Not Who I Thought I Might Be

January 8, 2013 | by Natalie Caine | No Comments

Flower_Opening_1077.jpgMany share that line when they call for support as they are going through divorce, career shift, retiring, empty nest, illness, or finding new meaning.  “I thought I was a grown up.  I feel like an adolescent.”  ” I had no idea I would stay in my stretch pants for days and flip the channels.  I just weep at odd times, like when I am at the market. I need to find something meaningful to do, I am excited and still I feel so tired and worried.”

I am sure you could share what surprises you when you are going through losses or happy times that put you in an unknown territory.  

Here are a few tips:

1. Change is an invitation to go within and get to know more about who you are and aren’t.  A few minutes in the morning and evening, asking how you are feeling and what you need, keep you connected to you.

2. Dormant parts of you will emerge and other inner parts long to have a say in your life.  Anger and wisdom are within, as well as, creativity and sensuality.  Parts want to support you. Parts want to misguide you. You have a smorgasbord to get to know.

3. Practice not looking back too often nor ahead too often.  Present moment is a gift.  It will surprise you how it supports your past thoughts and your future anxieties. FEEL YOUR FEET ON THE FLOOR. LIGHT A CANDLE AND LOOK AT THE FLAME.

_ _ _ _ _ _ _

_Complete the following_:
a. From the post on change, extract the passage that begins at "2. Dormant parts" and ends after "AT THE FLAME.".
b. In the post on change, when does the first tip suggest spending a few minutes asking how you are feeling and what you need?
c. Proceed with the post on change, picking up after its final sentence.

_Dataset section_:
_ _ _ _ _ _ _

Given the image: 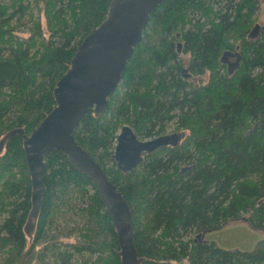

_ _ _ _ _ _ _

_Answers_:
a.
2. Dormant parts of you will emerge and other inner parts long to have a say in your life.  Anger and wisdom are within, as well as, creativity and sensuality.  Parts want to support you. Parts want to misguide you. You have a smorgasbord to get to know.

3. Practice not looking back too often nor ahead too often.  Present moment is a gift.  It will surprise you how it supports your past thoughts and your future anxieties. FEEL YOUR FEET ON THE FLOOR. LIGHT A CANDLE AND LOOK AT THE FLAME.

b. In the morning and evening.

c.
4. Stop yourself from being critical of you.  I am sure you are doing the best you can for now. Change is so vulnerable.

5. ASK FOR SUPPORT. You would be there for someone. Find something to connect with, even if it is on the computer.

6. Put beauty inside your home.  You decide what looks beautiful to you and give that to yourself.

7. Remind yourself this won’t last forever. Calmness will return.  Trust takes practice.

White_Flower_2729.jpgI know this sounds different.  “HAVE A CHAT WITH THE UNKNOWN”   You could begin with,  “I never like not knowing what to do or how to get out of feeling terrible.  Do you have any suggestions for me?”  Then listen, listen, listen.  Do this three times a day.  You are building a relationship with your inner world. Some call it meditation. Some call it time with self.  Ask for inner help, as well as outer help.  Try not to isolate.  Think less and reach for help.

Take good care,

We are building a community where we can be met right where we are.  
Let me know how I can help you or your community.

Natalie

Natalie Caine M.A.
Life In Transition, What’s Next?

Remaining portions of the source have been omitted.